Taking care of infected individual not only happens in human societies but in animal kingdom as well. The phenomenon is seen in insects and social animals, like ants and meerkats.

Researchers at Institute of Science and Technology, Austria observed ant societies for sanitary response to pathogen exposure. The artificial setting was created in lab. Their aim was to study the effects on disease dynamics.

Self- grooming and allogrooming

They noted how garden ants (Lasius neglectus) counter by being faced off with the fungal pathogen Metarhizium by first cleaning themselves and simultaneously neighboring infected ants. Former act is also known as self- grooming while for latter it’s called the allogrooming. They also observed the extent of allogrooming received from the healthy nestmates.

Researchers concluded that upon coming in contact with the fungus, the ants frequently clean themselves consequently lessening the infection of their healthy peers.

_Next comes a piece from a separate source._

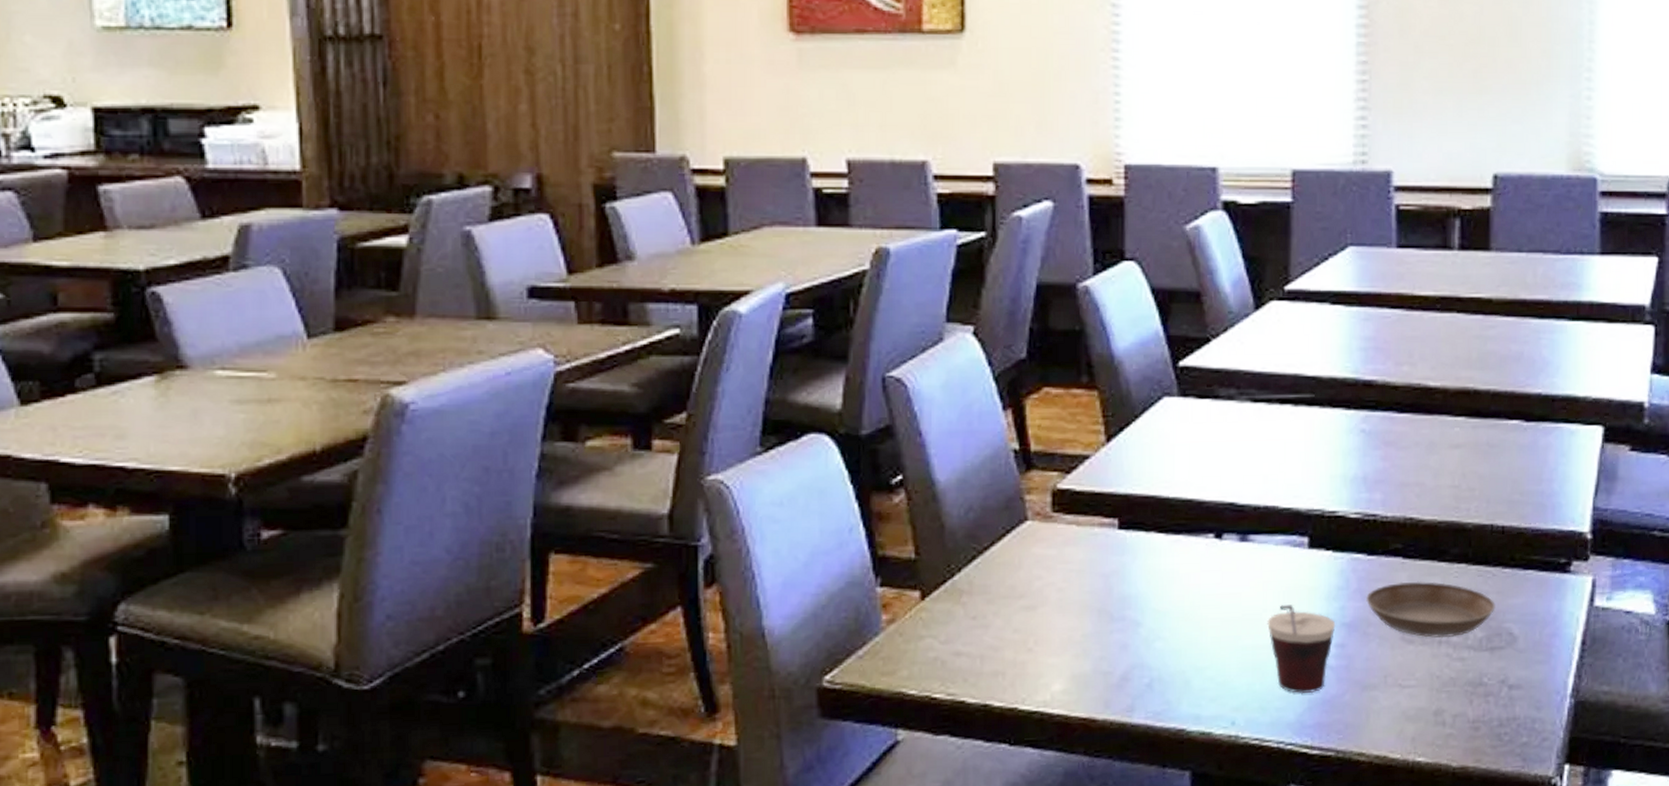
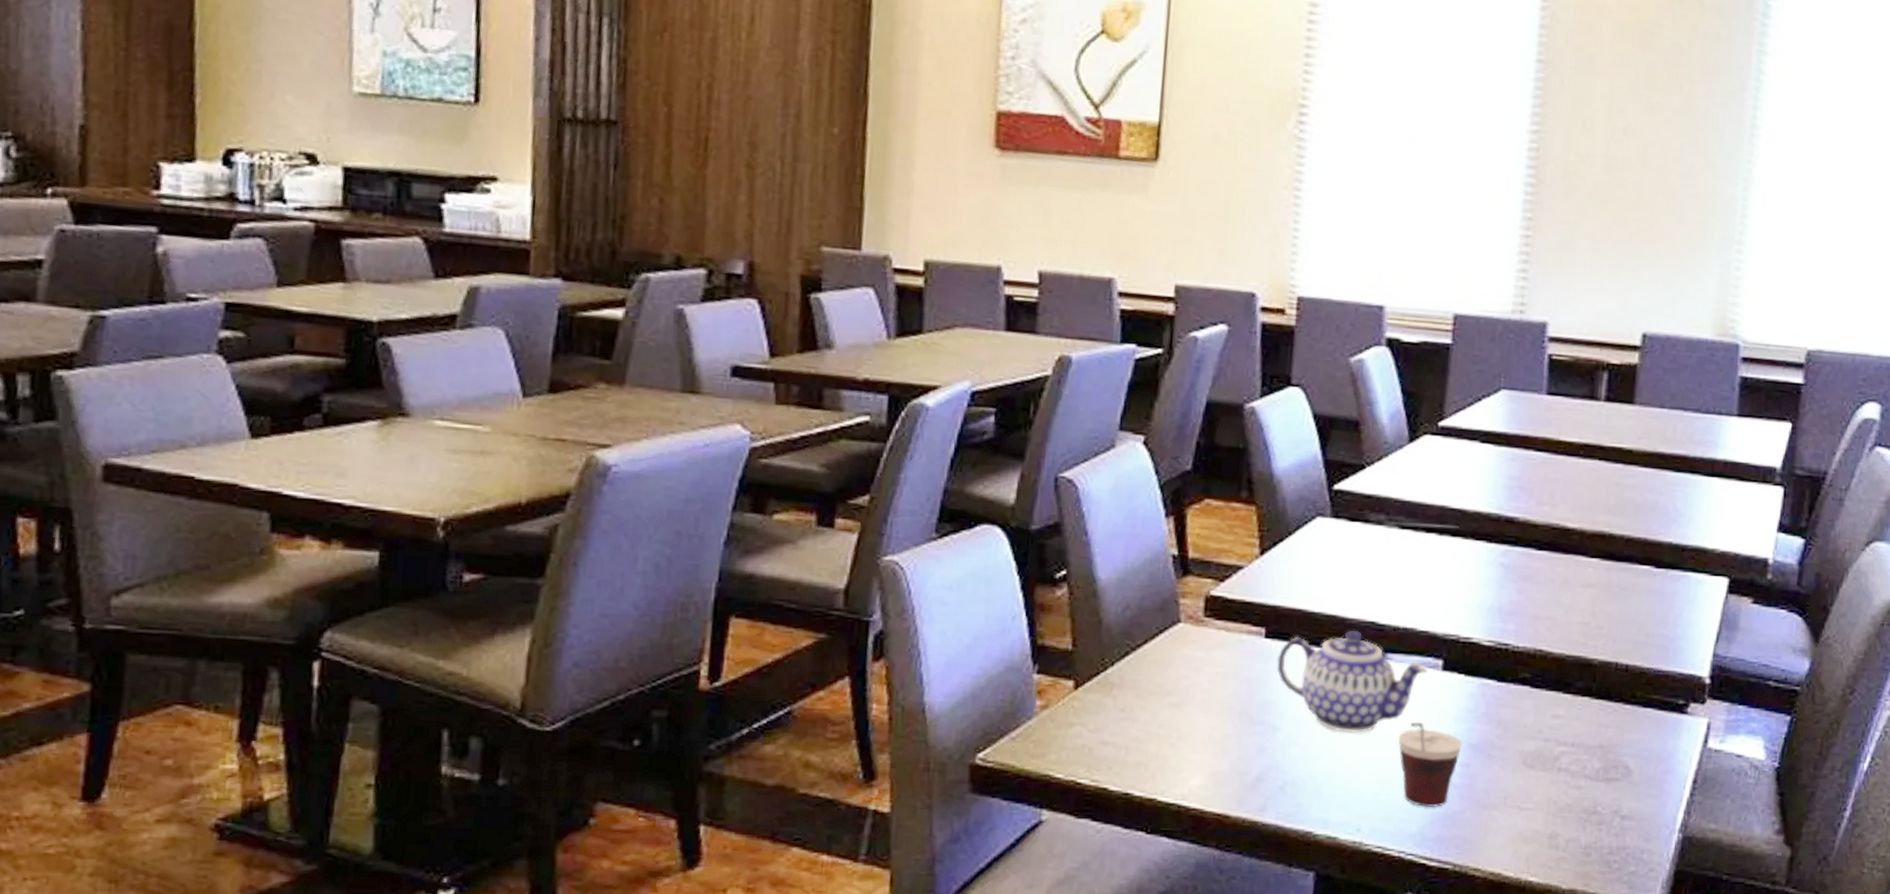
teapot: none [1133,514,1293,622] -> present [1276,631,1428,733]
saucer: present [1366,581,1495,638] -> none [1493,709,1614,766]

Thus leading to social grooming asymmetry, were infectious ants due to their self-restriction of care performance increased the chances of creating hygienic atmosphere for the rest of the group.


Behavioral changes

Behavioral changes as seen in the epidemiological modeling envisage that self-grooming and diminished allogrooming by infectious ants helps in curtailing the spread of infectious pathogen throughout the insect’s colony; a practical strategy for counteracting the survival threat being faced by the social insects.